Task instructions — Using the string "This" as the key, pull each matching line out of the records below.

───── Source data

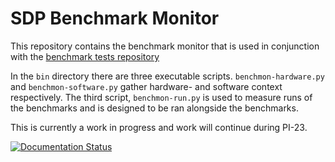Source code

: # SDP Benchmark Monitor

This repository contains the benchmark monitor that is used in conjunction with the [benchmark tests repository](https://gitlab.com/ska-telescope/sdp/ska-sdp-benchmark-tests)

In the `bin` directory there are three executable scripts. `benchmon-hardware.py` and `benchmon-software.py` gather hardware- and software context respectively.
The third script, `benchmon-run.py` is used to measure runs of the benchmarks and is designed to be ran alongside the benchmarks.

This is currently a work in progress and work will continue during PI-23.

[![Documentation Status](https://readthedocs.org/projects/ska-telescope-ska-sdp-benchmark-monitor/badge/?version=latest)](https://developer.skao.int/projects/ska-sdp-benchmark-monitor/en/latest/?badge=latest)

──────────

Output of the task —
This repository contains the benchmark monitor that is used in conjunction with the [benchmark tests repository](https://gitlab.com/ska-telescope/sdp/ska-sdp-benchmark-tests)
This is currently a work in progress and work will continue during PI-23.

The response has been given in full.